医師は、足の包帯をほどき、縫合した傷の上のテープを、ベリっと剥いでいた。
「うわ、傷自体が無くなってる!」
「ユリ、連れて帰る?」
「今連れて帰ると無理しそうだし、一晩預かってもらって、明日迎えに来たらどうかしら?」
「なら、そうしよう。よろしく頼むよ」
「は、はい、」
ソウは、紙に文字を書き足して、置いてきた。内容は、マグノリアを預かっているので安心するように。と書き足したのだ。
「ユリ、木の実持ってる? 持っているなら1つ食べて」
「あ、そうね。こういうときに食べたら良いのね」
ユリは木の実を食べ、二人で自宅に戻ってきた。
「マグノリアちゃん、お父さんの手術も無事に終ったから、明日には会えると思うわ。でも、しばらくおうちでゆっくりするようにね」
「ゆりたま、どうもありだとざいまつ!」
ゆっくり話を聞くと、家は商売をしていて、マグノリアは普段は父親と一緒に店番をしているらしい。ユリは近所だと勝手に思っていたが、住まいはパープル邸がある城下町にあるそうだ。なんとマグノリアは、1度来たことがあるここまで1人で歩いてきたらしい。無料のお菓子やパウンドケーキのことは、店に来る客が話していたのを聞いて知っていたのだとか。

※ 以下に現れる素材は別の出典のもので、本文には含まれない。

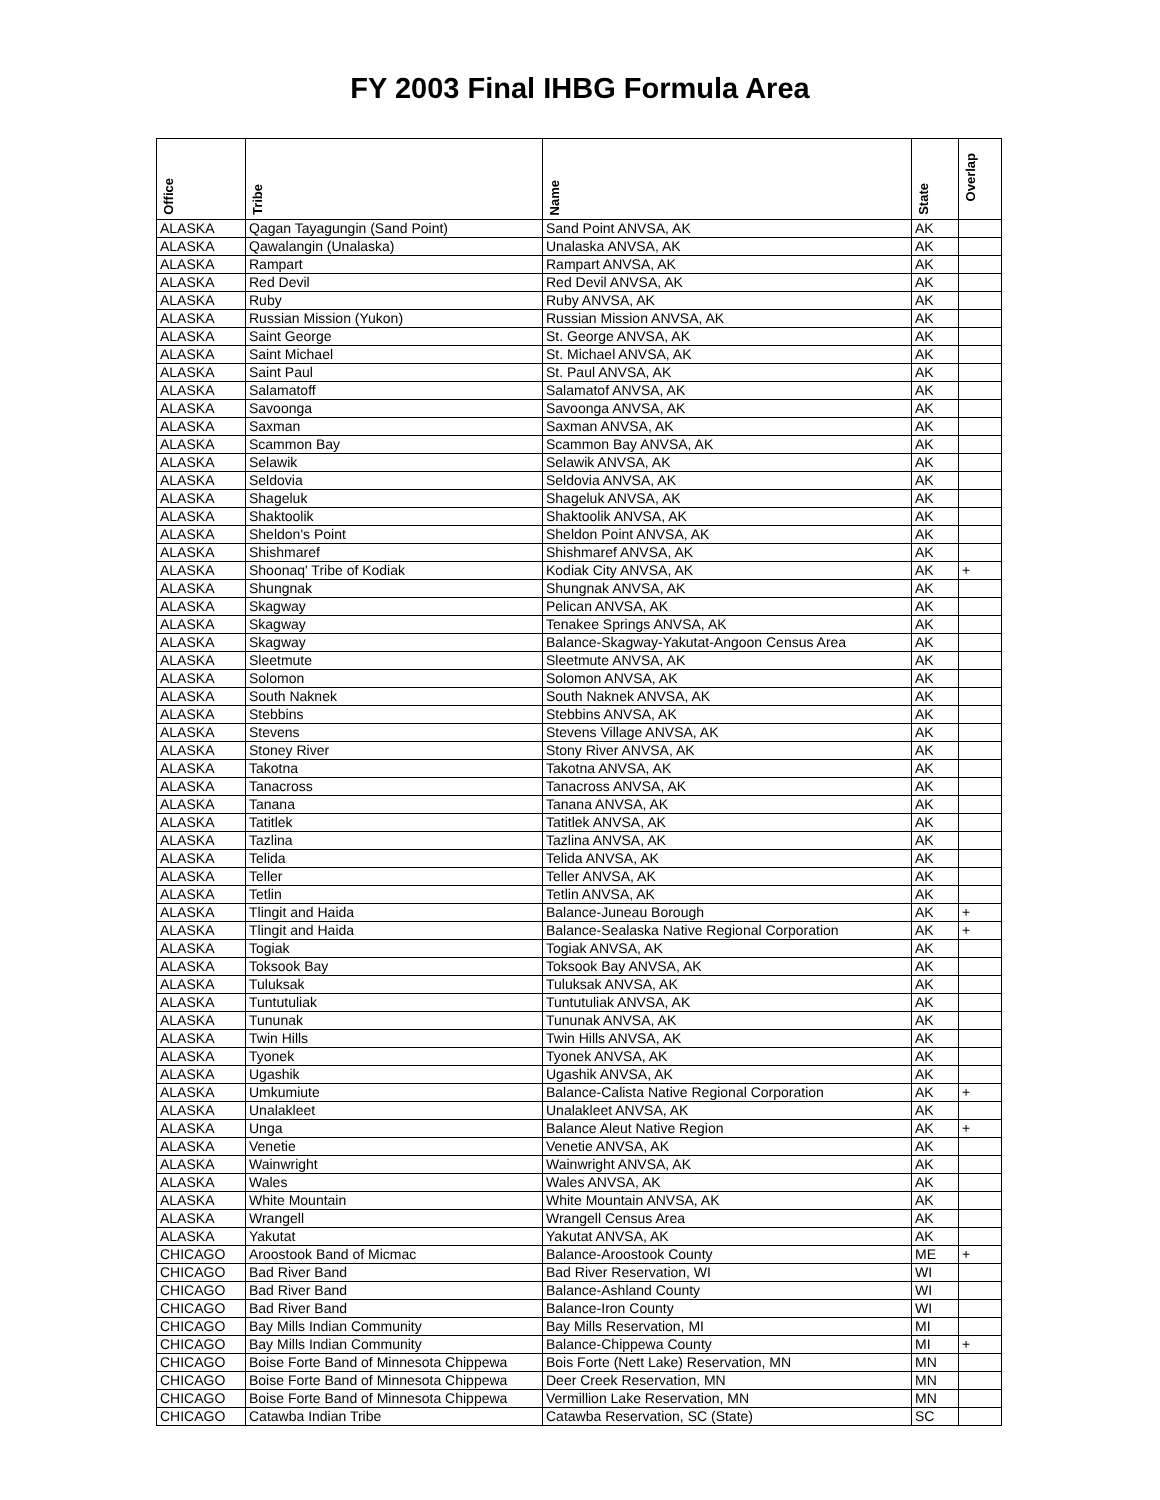FY 2003 Final IHBG Formula Area
| Office | Tribe | Name | State | Overlap |
| --- | --- | --- | --- | --- |
| ALASKA | Qagan Tayagungin (Sand Point) | Sand Point ANVSA, AK | AK | |
| ALASKA | Qawalangin (Unalaska) | Unalaska ANVSA, AK | AK | |
| ALASKA | Rampart | Rampart ANVSA, AK | AK | |
| ALASKA | Red Devil | Red Devil ANVSA, AK | AK | |
| ALASKA | Ruby | Ruby ANVSA, AK | AK | |
| ALASKA | Russian Mission (Yukon) | Russian Mission ANVSA, AK | AK | |
| ALASKA | Saint George | St. George ANVSA, AK | AK | |
| ALASKA | Saint Michael | St. Michael ANVSA, AK | AK | |
| ALASKA | Saint Paul | St. Paul ANVSA, AK | AK | |
| ALASKA | Salamatoff | Salamatof ANVSA, AK | AK | |
| ALASKA | Savoonga | Savoonga ANVSA, AK | AK | |
| ALASKA | Saxman | Saxman ANVSA, AK | AK | |
| ALASKA | Scammon Bay | Scammon Bay ANVSA, AK | AK | |
| ALASKA | Selawik | Selawik ANVSA, AK | AK | |
| ALASKA | Seldovia | Seldovia ANVSA, AK | AK | |
| ALASKA | Shageluk | Shageluk ANVSA, AK | AK | |
| ALASKA | Shaktoolik | Shaktoolik ANVSA, AK | AK | |
| ALASKA | Sheldon's Point | Sheldon Point ANVSA, AK | AK | |
| ALASKA | Shishmaref | Shishmaref ANVSA, AK | AK | |
| ALASKA | Shoonaq' Tribe of Kodiak | Kodiak City ANVSA, AK | AK | + |
| ALASKA | Shungnak | Shungnak ANVSA, AK | AK | |
| ALASKA | Skagway | Pelican ANVSA, AK | AK | |
| ALASKA | Skagway | Tenakee Springs ANVSA, AK | AK | |
| ALASKA | Skagway | Balance-Skagway-Yakutat-Angoon Census Area | AK | |
| ALASKA | Sleetmute | Sleetmute ANVSA, AK | AK | |
| ALASKA | Solomon | Solomon ANVSA, AK | AK | |
| ALASKA | South Naknek | South Naknek ANVSA, AK | AK | |
| ALASKA | Stebbins | Stebbins ANVSA, AK | AK | |
| ALASKA | Stevens | Stevens Village ANVSA, AK | AK | |
| ALASKA | Stoney River | Stony River ANVSA, AK | AK | |
| ALASKA | Takotna | Takotna ANVSA, AK | AK | |
| ALASKA | Tanacross | Tanacross ANVSA, AK | AK | |
| ALASKA | Tanana | Tanana ANVSA, AK | AK | |
| ALASKA | Tatitlek | Tatitlek ANVSA, AK | AK | |
| ALASKA | Tazlina | Tazlina ANVSA, AK | AK | |
| ALASKA | Telida | Telida ANVSA, AK | AK | |
| ALASKA | Teller | Teller ANVSA, AK | AK | |
| ALASKA | Tetlin | Tetlin ANVSA, AK | AK | |
| ALASKA | Tlingit and Haida | Balance-Juneau Borough | AK | + |
| ALASKA | Tlingit and Haida | Balance-Sealaska Native Regional Corporation | AK | + |
| ALASKA | Togiak | Togiak ANVSA, AK | AK | |
| ALASKA | Toksook Bay | Toksook Bay ANVSA, AK | AK | |
| ALASKA | Tuluksak | Tuluksak ANVSA, AK | AK | |
| ALASKA | Tuntutuliak | Tuntutuliak ANVSA, AK | AK | |
| ALASKA | Tununak | Tununak ANVSA, AK | AK | |
| ALASKA | Twin Hills | Twin Hills ANVSA, AK | AK | |
| ALASKA | Tyonek | Tyonek ANVSA, AK | AK | |
| ALASKA | Ugashik | Ugashik ANVSA, AK | AK | |
| ALASKA | Umkumiute | Balance-Calista Native Regional Corporation | AK | + |
| ALASKA | Unalakleet | Unalakleet ANVSA, AK | AK | |
| ALASKA | Unga | Balance Aleut Native Region | AK | + |
| ALASKA | Venetie | Venetie ANVSA, AK | AK | |
| ALASKA | Wainwright | Wainwright ANVSA, AK | AK | |
| ALASKA | Wales | Wales ANVSA, AK | AK | |
| ALASKA | White Mountain | White Mountain ANVSA, AK | AK | |
| ALASKA | Wrangell | Wrangell Census Area | AK | |
| ALASKA | Yakutat | Yakutat ANVSA, AK | AK | |
| CHICAGO | Aroostook Band of Micmac | Balance-Aroostook County | ME | + |
| CHICAGO | Bad River Band | Bad River Reservation, WI | WI | |
| CHICAGO | Bad River Band | Balance-Ashland County | WI | |
| CHICAGO | Bad River Band | Balance-Iron County | WI | |
| CHICAGO | Bay Mills Indian Community | Bay Mills Reservation, MI | MI | |
| CHICAGO | Bay Mills Indian Community | Balance-Chippewa County | MI | + |
| CHICAGO | Boise Forte Band of Minnesota Chippewa | Bois Forte (Nett Lake) Reservation, MN | MN | |
| CHICAGO | Boise Forte Band of Minnesota Chippewa | Deer Creek Reservation, MN | MN | |
| CHICAGO | Boise Forte Band of Minnesota Chippewa | Vermillion Lake Reservation, MN | MN | |
| CHICAGO | Catawba Indian Tribe | Catawba Reservation, SC (State) | SC | |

「マグノリアちゃん凄いわね。1度来ただけなのに、歩いて来られるなんて!」
「あ、うん。そうだな」
ユリの関心ポイントが、少し他人とずれている。
「休み時間のうちに、母親を訪ねるか」
「そうね」
マグノリアを連れ、パープル邸のソウの部屋に転移した。
ハンドベルを鳴らし人を呼ぶと、マーガレットが顔を出した。
「ホシミ様、あ!ユリ様! え、そちらのお子さんは?」
「この子の母親がここのメイドらしくてね。普段子守りをしている父親が入院したから伝えに来たのよ」
「えーと、メイドの名前はなんでしょうか?」
「マグノリアちゃん、お母さんの名前はわかる?」
「かーたん!」
親の名前は知らないらしい。リラに詳しく聞いてくればよかった。
「ちょっとメイド長に聞いて参ります」
マーガレットが退室してから、メイドがお茶を持ってきた。
「あ! かーたん!」
「え? マグノリア?」
物凄い偶然なのか必然なのか、メイドはマグノリアの母親だった。
「何でマグノリアが、ユリ様とホシミ様と一緒にいるの?」
呆気にとられ呟いていた。
「あなたがこの子の母親か?」
「は、はい!マグノリアが何かしましたでしょうか?」
「そうじゃない。この子の父親が高熱を出して何も食べないからと、うちに来たんだ」
「え、あの人が?」
「足を切断する寸前だったけど、明日には無事に帰ってくるよ」
「え?え?え?」
マグノリアは走りだし、母親だと言うメイドにしがみついて泣き出した。
そこへ、パープル侯爵とローズマリーとマーガレットとサリーが来た。
「ホシミ様、うちのメイドにご用と、」
メイドに小さな子供がしがみついて泣いているのを見て、パープル侯爵たちは呆気にとられていた。